The pathogenesis of stroke parallels AD in terms of cognitive impairment, dementia, and its associated brain pathology. Both demonstrate secondary neuronal cell death due to uncontrolled inflammatory response, causing structural damage to the brain and leading to cognitive deficits. In stroke, pro‐inflammatory activity induces cerebral atrophy, which is similar to the neurodegenerative mechanisms seen in AD. With AD being the more prevalent type of dementia, AD research demonstrating a correlation between microbiome populations and cognitive impairments may be similarly extended to stroke‐induced dementia. Additionally, gut microbiome regulation may be utilized as a possible therapeutic strategy to treat both AD and stroke.
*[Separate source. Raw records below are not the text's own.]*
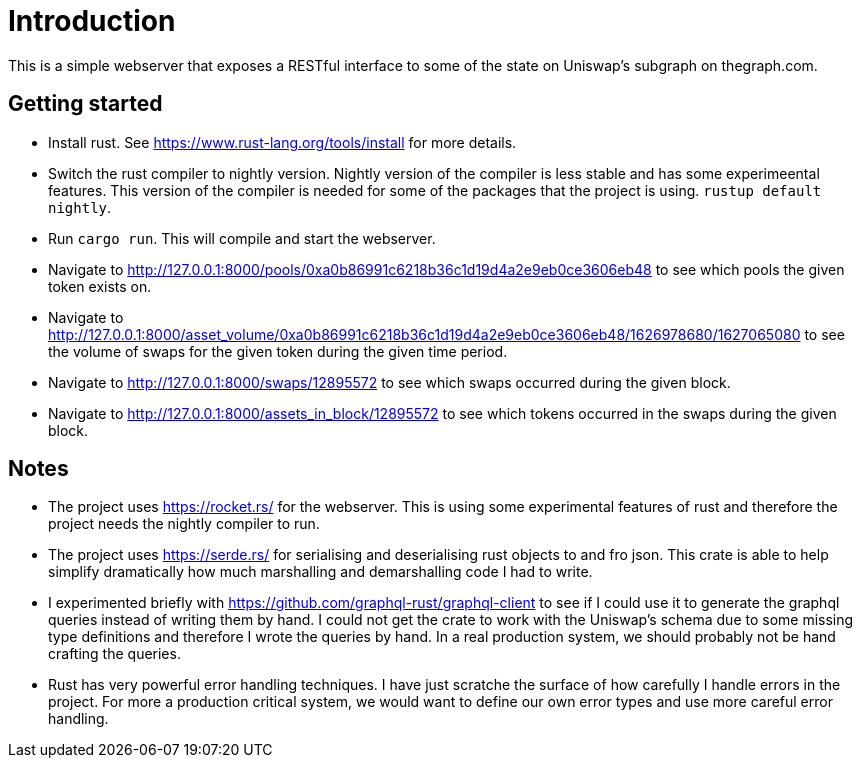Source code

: = Introduction

This is a simple webserver that exposes a RESTful interface to some of the state on Uniswap's subgraph on thegraph.com.

== Getting started

* Install rust.  See https://www.rust-lang.org/tools/install for more details.
* Switch the rust compiler to nightly version.  Nightly version of the compiler is less stable and has some experimeental features.  This version of the compiler is needed for some of the packages that the project is using.  `rustup default nightly`.
* Run `cargo run`.  This will compile and start the webserver.
* Navigate to http://127.0.0.1:8000/pools/0xa0b86991c6218b36c1d19d4a2e9eb0ce3606eb48 to see which pools the given token exists on.
* Navigate to http://127.0.0.1:8000/asset_volume/0xa0b86991c6218b36c1d19d4a2e9eb0ce3606eb48/1626978680/1627065080 to see the volume of swaps for the given token during the given time period.
* Navigate to http://127.0.0.1:8000/swaps/12895572 to see which swaps occurred during the given block.
* Navigate to http://127.0.0.1:8000/assets_in_block/12895572 to see which tokens occurred in the swaps during the given block.

== Notes

* The project uses https://rocket.rs/ for the webserver.  This is using some experimental features of rust and therefore the project needs the nightly compiler to run.
* The project uses https://serde.rs/ for serialising and deserialising rust objects to and fro json.  This crate is able to help simplify dramatically how much marshalling and demarshalling code I had to write.
* I experimented briefly with https://github.com/graphql-rust/graphql-client to see if I could use it to generate the graphql queries instead of writing them by hand.  I could not get the crate to work with the Uniswap's schema due to some missing type definitions and therefore I wrote the queries by hand.  In a real production system, we should probably not be hand crafting the queries.
* Rust has very powerful error handling techniques.  I have just scratche the surface of how carefully I handle errors in the project.  For more a production critical system, we would want to define our own error types and use more careful error handling.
Due to the correlation between microbiome populations and CNS diseases, altering gut microbiome populations through diet modulation or probiotics may improve cognitive functions. Gut microbiomes that closely approximate AD‐like cognitive impairment may manifest as the same gut microbiota altered in stroke, and targeting specific pro‐inflammatory microbiota may improve cognitive symptoms in CNS diseases. However, due to the disease‐specific cell death mechanisms in stroke and AD, microbiota alterations in AD treatment may not translate effectively over to stroke treatment, and vice versa. Careful and rigorous investigations are required to evaluate the applicability of microbiome‐based treatment to each disease. Additionally, gut microbiota is neither the key factor in stroke and AD pathology nor the only treatment target for CNS diseases. Gut dysbiosis is the consequence of CNS diseases possibly due to the gut‐brain axis that worsens cognitive impairment, , , and it is one of many potent treatment targets that may regulate neuroinflammation and reduce stroke outcomes. Elucidating the key role of gut microbiomes in CNS disease pathology may elucidate new potential targeted candidates for stroke therapy. Recognizing the gut as a major source of inflammation in stroke pathology warrants integration of the gut in addition to the brain in pre‐existing stroke tools for diagnosis and treatment. In particular, distinct gut microbiomes may precipitate stroke dementia, resembling AD cognitive decline, and suggests a cross‐disease exploration of their pathologies and therapies.

CONFLICT OF INTEREST

The authors declare no conflict of interest.